### GOAL OF THE EXERCISE
From the entries that follow, copy every line with the word "costs".

[Items from a dataset]

****************************************

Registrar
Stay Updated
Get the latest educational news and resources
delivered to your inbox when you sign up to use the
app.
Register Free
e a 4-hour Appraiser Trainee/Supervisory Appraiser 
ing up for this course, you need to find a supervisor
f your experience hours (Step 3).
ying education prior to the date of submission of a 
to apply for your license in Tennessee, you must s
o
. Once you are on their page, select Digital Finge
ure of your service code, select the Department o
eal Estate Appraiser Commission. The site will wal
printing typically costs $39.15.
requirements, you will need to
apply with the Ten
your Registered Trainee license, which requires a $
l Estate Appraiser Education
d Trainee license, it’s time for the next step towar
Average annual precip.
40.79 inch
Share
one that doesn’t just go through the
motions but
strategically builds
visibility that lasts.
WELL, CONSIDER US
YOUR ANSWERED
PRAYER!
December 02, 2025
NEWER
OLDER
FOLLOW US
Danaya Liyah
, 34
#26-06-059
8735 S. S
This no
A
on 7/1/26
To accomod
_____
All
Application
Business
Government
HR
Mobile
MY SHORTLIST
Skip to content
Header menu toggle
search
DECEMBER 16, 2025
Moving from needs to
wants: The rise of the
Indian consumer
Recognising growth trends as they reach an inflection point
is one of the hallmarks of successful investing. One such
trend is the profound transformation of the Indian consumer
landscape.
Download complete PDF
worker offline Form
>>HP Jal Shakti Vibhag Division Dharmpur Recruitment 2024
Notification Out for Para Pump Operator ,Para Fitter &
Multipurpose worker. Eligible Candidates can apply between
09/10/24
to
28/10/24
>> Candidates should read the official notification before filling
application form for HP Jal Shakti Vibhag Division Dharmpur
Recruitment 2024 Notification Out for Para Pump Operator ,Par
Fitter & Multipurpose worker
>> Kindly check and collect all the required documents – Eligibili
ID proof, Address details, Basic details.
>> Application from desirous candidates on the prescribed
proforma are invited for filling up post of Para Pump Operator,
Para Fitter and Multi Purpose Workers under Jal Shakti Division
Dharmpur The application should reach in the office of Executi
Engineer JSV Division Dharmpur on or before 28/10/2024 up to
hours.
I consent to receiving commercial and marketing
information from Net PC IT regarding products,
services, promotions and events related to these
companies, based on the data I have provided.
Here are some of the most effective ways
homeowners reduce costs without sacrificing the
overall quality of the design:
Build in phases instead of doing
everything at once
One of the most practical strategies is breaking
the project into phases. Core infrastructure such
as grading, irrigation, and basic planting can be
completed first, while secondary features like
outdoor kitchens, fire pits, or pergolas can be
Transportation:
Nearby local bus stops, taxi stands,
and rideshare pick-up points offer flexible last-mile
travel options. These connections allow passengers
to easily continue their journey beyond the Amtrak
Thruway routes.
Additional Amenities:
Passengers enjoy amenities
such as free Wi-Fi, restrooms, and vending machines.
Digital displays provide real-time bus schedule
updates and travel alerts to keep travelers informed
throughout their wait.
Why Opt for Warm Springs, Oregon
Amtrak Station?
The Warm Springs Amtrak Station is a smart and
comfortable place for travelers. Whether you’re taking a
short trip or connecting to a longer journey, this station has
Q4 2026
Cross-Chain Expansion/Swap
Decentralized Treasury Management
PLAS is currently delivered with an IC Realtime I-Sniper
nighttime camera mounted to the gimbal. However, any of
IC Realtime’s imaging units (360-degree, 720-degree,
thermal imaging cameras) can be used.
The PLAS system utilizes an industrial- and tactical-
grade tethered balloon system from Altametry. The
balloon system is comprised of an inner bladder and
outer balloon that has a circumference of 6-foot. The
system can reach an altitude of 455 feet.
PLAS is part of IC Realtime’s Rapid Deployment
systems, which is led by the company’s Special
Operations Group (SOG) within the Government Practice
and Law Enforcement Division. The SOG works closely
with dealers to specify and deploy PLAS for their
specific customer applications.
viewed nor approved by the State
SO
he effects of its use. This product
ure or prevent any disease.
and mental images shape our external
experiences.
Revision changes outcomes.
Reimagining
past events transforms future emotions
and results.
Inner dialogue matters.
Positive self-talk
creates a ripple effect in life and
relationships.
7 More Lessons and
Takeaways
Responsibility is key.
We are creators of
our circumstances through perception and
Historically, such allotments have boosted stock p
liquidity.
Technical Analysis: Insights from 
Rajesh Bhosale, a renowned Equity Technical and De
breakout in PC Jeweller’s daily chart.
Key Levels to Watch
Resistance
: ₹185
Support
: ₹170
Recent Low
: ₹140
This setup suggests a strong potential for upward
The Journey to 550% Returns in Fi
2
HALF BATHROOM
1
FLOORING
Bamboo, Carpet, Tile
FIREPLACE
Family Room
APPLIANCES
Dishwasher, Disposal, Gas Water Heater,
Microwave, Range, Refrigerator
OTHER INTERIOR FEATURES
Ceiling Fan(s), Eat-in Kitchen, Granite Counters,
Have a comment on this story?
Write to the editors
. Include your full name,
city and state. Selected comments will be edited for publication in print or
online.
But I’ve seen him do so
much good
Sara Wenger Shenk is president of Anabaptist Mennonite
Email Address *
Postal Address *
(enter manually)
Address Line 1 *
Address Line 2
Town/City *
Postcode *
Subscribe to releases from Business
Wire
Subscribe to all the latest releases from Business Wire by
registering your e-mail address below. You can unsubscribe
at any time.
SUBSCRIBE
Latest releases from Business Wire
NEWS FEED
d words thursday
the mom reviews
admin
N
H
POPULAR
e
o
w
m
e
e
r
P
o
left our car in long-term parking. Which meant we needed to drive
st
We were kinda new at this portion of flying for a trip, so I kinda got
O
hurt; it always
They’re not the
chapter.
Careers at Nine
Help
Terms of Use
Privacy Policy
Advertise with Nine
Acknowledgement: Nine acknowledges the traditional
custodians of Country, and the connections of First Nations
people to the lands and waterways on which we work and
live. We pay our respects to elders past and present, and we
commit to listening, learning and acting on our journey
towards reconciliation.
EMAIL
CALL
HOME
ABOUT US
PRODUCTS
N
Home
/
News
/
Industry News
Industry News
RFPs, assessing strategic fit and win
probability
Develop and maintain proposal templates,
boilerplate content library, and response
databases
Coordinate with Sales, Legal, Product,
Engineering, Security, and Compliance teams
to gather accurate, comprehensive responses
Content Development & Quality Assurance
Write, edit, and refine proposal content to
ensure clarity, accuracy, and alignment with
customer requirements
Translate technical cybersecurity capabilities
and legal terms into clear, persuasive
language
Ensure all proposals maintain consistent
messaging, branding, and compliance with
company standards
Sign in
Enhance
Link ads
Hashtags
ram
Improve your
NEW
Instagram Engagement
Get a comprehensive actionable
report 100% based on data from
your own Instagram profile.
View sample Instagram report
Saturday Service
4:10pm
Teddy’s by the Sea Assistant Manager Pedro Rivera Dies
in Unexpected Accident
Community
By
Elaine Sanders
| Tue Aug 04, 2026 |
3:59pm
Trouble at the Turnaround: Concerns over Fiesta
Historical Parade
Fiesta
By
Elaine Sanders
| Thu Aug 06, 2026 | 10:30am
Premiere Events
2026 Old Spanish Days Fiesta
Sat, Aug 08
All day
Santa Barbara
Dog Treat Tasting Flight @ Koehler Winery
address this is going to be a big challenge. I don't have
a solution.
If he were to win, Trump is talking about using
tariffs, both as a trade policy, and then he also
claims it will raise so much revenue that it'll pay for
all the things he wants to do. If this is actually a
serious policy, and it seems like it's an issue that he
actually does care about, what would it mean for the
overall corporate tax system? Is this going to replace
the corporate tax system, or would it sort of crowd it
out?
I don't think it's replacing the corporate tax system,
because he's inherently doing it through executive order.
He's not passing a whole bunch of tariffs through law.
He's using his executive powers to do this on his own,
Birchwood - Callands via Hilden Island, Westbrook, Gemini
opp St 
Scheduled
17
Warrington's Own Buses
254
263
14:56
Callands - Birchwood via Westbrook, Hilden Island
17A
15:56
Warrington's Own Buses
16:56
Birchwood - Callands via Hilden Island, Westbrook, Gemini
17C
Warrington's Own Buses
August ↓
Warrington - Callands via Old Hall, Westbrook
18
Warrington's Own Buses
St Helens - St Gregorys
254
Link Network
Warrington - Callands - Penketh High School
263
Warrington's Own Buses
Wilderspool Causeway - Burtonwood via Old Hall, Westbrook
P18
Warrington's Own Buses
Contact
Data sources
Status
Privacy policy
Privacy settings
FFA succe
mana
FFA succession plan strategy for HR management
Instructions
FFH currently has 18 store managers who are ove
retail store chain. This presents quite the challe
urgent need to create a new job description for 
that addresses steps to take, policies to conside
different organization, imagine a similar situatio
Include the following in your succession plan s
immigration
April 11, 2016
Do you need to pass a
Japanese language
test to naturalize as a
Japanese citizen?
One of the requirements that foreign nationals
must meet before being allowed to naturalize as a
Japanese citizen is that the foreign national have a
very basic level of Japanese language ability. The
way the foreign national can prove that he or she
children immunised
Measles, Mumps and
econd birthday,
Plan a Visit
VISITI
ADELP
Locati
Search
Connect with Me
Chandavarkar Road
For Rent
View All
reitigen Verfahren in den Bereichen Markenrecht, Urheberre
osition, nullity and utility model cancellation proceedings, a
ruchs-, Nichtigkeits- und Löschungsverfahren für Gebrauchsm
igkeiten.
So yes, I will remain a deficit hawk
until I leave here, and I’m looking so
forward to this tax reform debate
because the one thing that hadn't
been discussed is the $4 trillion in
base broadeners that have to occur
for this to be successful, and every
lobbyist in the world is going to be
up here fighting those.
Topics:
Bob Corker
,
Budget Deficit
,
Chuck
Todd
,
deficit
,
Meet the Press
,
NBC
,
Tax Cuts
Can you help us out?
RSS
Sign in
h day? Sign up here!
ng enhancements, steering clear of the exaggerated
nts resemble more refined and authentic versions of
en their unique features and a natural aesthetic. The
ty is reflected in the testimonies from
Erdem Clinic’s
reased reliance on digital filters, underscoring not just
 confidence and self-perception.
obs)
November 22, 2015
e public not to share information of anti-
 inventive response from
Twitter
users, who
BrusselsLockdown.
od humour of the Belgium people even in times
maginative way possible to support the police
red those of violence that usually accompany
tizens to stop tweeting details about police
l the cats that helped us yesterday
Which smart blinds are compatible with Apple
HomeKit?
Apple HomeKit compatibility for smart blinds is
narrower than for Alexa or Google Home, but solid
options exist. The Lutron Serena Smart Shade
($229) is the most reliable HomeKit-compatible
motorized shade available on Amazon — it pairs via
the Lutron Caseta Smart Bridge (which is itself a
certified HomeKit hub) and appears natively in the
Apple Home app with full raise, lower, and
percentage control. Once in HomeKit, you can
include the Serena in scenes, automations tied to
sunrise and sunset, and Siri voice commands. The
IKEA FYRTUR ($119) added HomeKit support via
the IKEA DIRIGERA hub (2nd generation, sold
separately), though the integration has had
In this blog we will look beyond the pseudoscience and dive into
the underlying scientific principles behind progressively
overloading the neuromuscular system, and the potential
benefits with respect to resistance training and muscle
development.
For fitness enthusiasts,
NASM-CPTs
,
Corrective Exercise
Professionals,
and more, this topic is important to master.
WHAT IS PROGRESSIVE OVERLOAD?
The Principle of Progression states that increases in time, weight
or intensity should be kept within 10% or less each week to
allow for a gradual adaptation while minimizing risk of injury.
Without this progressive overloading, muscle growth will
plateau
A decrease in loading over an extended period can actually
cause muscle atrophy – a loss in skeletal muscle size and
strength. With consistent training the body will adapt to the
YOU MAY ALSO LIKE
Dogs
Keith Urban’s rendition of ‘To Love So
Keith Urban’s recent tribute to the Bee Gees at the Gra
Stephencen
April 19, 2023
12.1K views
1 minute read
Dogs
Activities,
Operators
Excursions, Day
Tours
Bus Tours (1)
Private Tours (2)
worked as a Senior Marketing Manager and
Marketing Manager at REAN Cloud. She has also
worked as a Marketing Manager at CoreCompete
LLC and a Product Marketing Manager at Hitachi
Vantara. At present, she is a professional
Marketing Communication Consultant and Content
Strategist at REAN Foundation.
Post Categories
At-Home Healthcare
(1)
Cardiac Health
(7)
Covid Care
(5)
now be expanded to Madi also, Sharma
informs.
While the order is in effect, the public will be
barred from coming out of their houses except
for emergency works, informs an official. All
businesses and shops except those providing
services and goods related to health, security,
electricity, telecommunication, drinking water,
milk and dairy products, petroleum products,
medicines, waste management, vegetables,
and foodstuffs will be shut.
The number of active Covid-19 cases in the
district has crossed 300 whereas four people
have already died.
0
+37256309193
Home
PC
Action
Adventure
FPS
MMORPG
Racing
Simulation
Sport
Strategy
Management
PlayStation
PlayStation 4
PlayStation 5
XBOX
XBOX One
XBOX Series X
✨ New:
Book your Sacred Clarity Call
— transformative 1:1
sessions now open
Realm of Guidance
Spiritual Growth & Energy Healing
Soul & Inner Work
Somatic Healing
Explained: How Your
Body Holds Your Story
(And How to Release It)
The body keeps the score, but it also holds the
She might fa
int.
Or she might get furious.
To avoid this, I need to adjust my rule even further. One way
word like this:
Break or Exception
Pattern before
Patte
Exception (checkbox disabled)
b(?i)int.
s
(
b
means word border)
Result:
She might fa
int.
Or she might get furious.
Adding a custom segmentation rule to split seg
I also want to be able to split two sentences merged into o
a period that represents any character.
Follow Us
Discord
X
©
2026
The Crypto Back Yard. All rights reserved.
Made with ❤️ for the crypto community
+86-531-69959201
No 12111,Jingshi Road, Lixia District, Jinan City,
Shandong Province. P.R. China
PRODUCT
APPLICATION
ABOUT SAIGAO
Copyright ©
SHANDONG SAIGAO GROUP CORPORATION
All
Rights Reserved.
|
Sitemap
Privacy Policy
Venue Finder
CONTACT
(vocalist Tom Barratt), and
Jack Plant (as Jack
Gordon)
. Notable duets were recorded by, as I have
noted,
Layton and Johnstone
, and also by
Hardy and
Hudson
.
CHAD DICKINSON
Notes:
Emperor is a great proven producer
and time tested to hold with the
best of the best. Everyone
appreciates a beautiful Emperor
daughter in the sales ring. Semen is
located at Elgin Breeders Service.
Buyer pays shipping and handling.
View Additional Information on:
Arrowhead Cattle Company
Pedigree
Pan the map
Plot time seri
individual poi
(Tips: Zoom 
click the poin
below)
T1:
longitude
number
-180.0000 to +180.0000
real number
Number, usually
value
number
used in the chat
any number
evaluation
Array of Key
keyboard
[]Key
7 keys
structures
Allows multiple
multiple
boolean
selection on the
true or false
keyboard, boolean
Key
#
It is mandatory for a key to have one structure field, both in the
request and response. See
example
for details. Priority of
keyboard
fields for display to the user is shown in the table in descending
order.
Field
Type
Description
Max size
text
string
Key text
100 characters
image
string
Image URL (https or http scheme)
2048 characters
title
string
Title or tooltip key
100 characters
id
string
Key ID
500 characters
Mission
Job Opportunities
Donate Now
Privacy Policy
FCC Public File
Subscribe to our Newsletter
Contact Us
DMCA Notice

****************************************

### RESPONSE FOR THIS EXERCISE
printing typically costs $39.15.
homeowners reduce costs without sacrificing the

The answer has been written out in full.